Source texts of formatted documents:
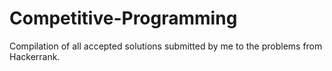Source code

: # Competitive-Programming
Compilation of all accepted solutions submitted by me to the problems from Hackerrank. 
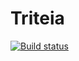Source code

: # Triteia

[![Build status](https://badge.buildkite.com/cd3d5f96399b71ad9ac683fbad1c9b6fd67bfe4a464479b193.svg)](https://buildkite.com/fmstack/triteia)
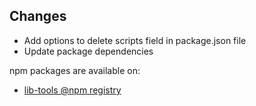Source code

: ## Changes

* Add options to delete scripts field in package.json file
* Update package dependencies

npm packages are available on:

* [lib-tools @npm registry](https://www.npmjs.com/package/lib-tools)
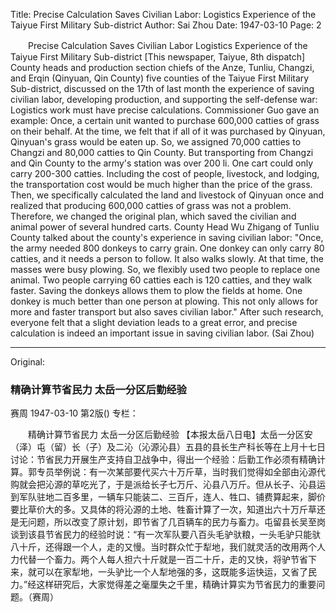 Title: Precise Calculation Saves Civilian Labor: Logistics Experience of the Taiyue First Military Sub-district
Author: Sai Zhou
Date: 1947-03-10
Page: 2

　　Precise Calculation Saves Civilian Labor
    Logistics Experience of the Taiyue First Military Sub-district
    [This newspaper, Taiyue, 8th dispatch] County heads and production section chiefs of the Anze, Tunliu, Changzi, and Erqin (Qinyuan, Qin County) five counties of the Taiyue First Military Sub-district, discussed on the 17th of last month the experience of saving civilian labor, developing production, and supporting the self-defense war: Logistics work must have precise calculations. Commissioner Guo gave an example: Once, a certain unit wanted to purchase 600,000 catties of grass on their behalf. At the time, we felt that if all of it was purchased by Qinyuan, Qinyuan's grass would be eaten up. So, we assigned 70,000 catties to Changzi and 80,000 catties to Qin County. But transporting from Changzi and Qin County to the army's station was over 200 li. One cart could only carry 200-300 catties. Including the cost of people, livestock, and lodging, the transportation cost would be much higher than the price of the grass. Then, we specifically calculated the land and livestock of Qinyuan once and realized that producing 600,000 catties of grass was not a problem. Therefore, we changed the original plan, which saved the civilian and animal power of several hundred carts. County Head Wu Zhigang of Tunliu County talked about the county's experience in saving civilian labor: "Once, the army needed 800 donkeys to carry grain. One donkey can only carry 80 catties, and it needs a person to follow. It also walks slowly. At that time, the masses were busy plowing. So, we flexibly used two people to replace one animal. Two people carrying 60 catties each is 120 catties, and they walk faster. Saving the donkeys allows them to plow the fields at home. One donkey is much better than one person at plowing. This not only allows for more and faster transport but also saves civilian labor." After such research, everyone felt that a slight deviation leads to a great error, and precise calculation is indeed an important issue in saving civilian labor. (Sai Zhou)



<hr /> 

Original: 


### 精确计算节省民力  太岳一分区后勤经验
赛周
1947-03-10
第2版()
专栏：

　　精确计算节省民力
    太岳一分区后勤经验
    【本报太岳八日电】太岳一分区安（泽）屯（留）长（子）及二沁（沁源沁县）五县的县长生产科长等在上月十七日讨论：节省民力开展生产支持自卫战争中，得出一个经验：后勤工作必须有精确计算。郭专员举例说：有一次某部要代买六十万斤草，当时我们觉得如全部由沁源代购就会把沁源的草吃光了，于是派给长子七万斤、沁县八万斤。但从长子、沁县运到军队驻地二百多里，一辆车只能装二、三百斤，连人、牲口、铺费算起来，脚价要比草价大的多。又具体的将沁源的土地、牲畜计算了一次，知道出六十万斤草还是无问题，所以改变了原计划，即节省了几百辆车的民力与畜力。屯留县长吴至岗谈到该县节省民力的经验时说：“有一次军队要八百头毛驴驮粮，一头毛驴只能驮八十斤，还得跟一个人，走的又慢。当时群众忙于犁地，我们就灵活的改用两个人力代替一个畜力。两个人每人担六十斤就是一百二十斤，走的又快，将驴节省下来，就可以在家犁地，一头驴比一个人犁地强的多，这既能多运快运，又省了民力。”经这样研究后，大家觉得差之毫厘失之千里，精确计算实为节省民力的重要问题。（赛周）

→ EXERCISE BRIEF: With the images left out, set down each record exactly as it appears.

→ ANSWER SPACE:
Source code

: # Competitive-Programming
Compilation of all accepted solutions submitted by me to the problems from Hackerrank. 
Source code

: # Triteia

[![Build status](https://badge.buildkite.com/cd3d5f96399b71ad9ac683fbad1c9b6fd67bfe4a464479b193.svg)](https://buildkite.com/fmstack/triteia)
Source code

: ## Changes

* Add options to delete scripts field in package.json file
* Update package dependencies

npm packages are available on:

* [lib-tools @npm registry](https://www.npmjs.com/package/lib-tools)
 Title: Precise Calculation Saves Civilian Labor: Logistics Experience of the Taiyue First Military Sub-district
Author: Sai Zhou
Date: 1947-03-10
Page: 2

　　Precise Calculation Saves Civilian Labor
    Logistics Experience of the Taiyue First Military Sub-district
    [This newspaper, Taiyue, 8th dispatch] County heads and production section chiefs of the Anze, Tunliu, Changzi, and Erqin (Qinyuan, Qin County) five counties of the Taiyue First Military Sub-district, discussed on the 17th of last month the experience of saving civilian labor, developing production, and supporting the self-defense war: Logistics work must have precise calculations. Commissioner Guo gave an example: Once, a certain unit wanted to purchase 600,000 catties of grass on their behalf. At the time, we felt that if all of it was purchased by Qinyuan, Qinyuan's grass would be eaten up. So, we assigned 70,000 catties to Changzi and 80,000 catties to Qin County. But transporting from Changzi and Qin County to the army's station was over 200 li. One cart could only carry 200-300 catties. Including the cost of people, livestock, and lodging, the transportation cost would be much higher than the price of the grass. Then, we specifically calculated the land and livestock of Qinyuan once and realized that producing 600,000 catties of grass was not a problem. Therefore, we changed the original plan, which saved the civilian and animal power of several hundred carts. County Head Wu Zhigang of Tunliu County talked about the county's experience in saving civilian labor: "Once, the army needed 800 donkeys to carry grain. One donkey can only carry 80 catties, and it needs a person to follow. It also walks slowly. At that time, the masses were busy plowing. So, we flexibly used two people to replace one animal. Two people carrying 60 catties each is 120 catties, and they walk faster. Saving the donkeys allows them to plow the fields at home. One donkey is much better than one person at plowing. This not only allows for more and faster transport but also saves civilian labor." After such research, everyone felt that a slight deviation leads to a great error, and precise calculation is indeed an important issue in saving civilian labor. (Sai Zhou)



<hr /> 

Original: 


### 精确计算节省民力  太岳一分区后勤经验
赛周
1947-03-10
第2版()
专栏：

　　精确计算节省民力
    太岳一分区后勤经验
    【本报太岳八日电】太岳一分区安（泽）屯（留）长（子）及二沁（沁源沁县）五县的县长生产科长等在上月十七日讨论：节省民力开展生产支持自卫战争中，得出一个经验：后勤工作必须有精确计算。郭专员举例说：有一次某部要代买六十万斤草，当时我们觉得如全部由沁源代购就会把沁源的草吃光了，于是派给长子七万斤、沁县八万斤。但从长子、沁县运到军队驻地二百多里，一辆车只能装二、三百斤，连人、牲口、铺费算起来，脚价要比草价大的多。又具体的将沁源的土地、牲畜计算了一次，知道出六十万斤草还是无问题，所以改变了原计划，即节省了几百辆车的民力与畜力。屯留县长吴至岗谈到该县节省民力的经验时说：“有一次军队要八百头毛驴驮粮，一头毛驴只能驮八十斤，还得跟一个人，走的又慢。当时群众忙于犁地，我们就灵活的改用两个人力代替一个畜力。两个人每人担六十斤就是一百二十斤，走的又快，将驴节省下来，就可以在家犁地，一头驴比一个人犁地强的多，这既能多运快运，又省了民力。”经这样研究后，大家觉得差之毫厘失之千里，精确计算实为节省民力的重要问题。（赛周）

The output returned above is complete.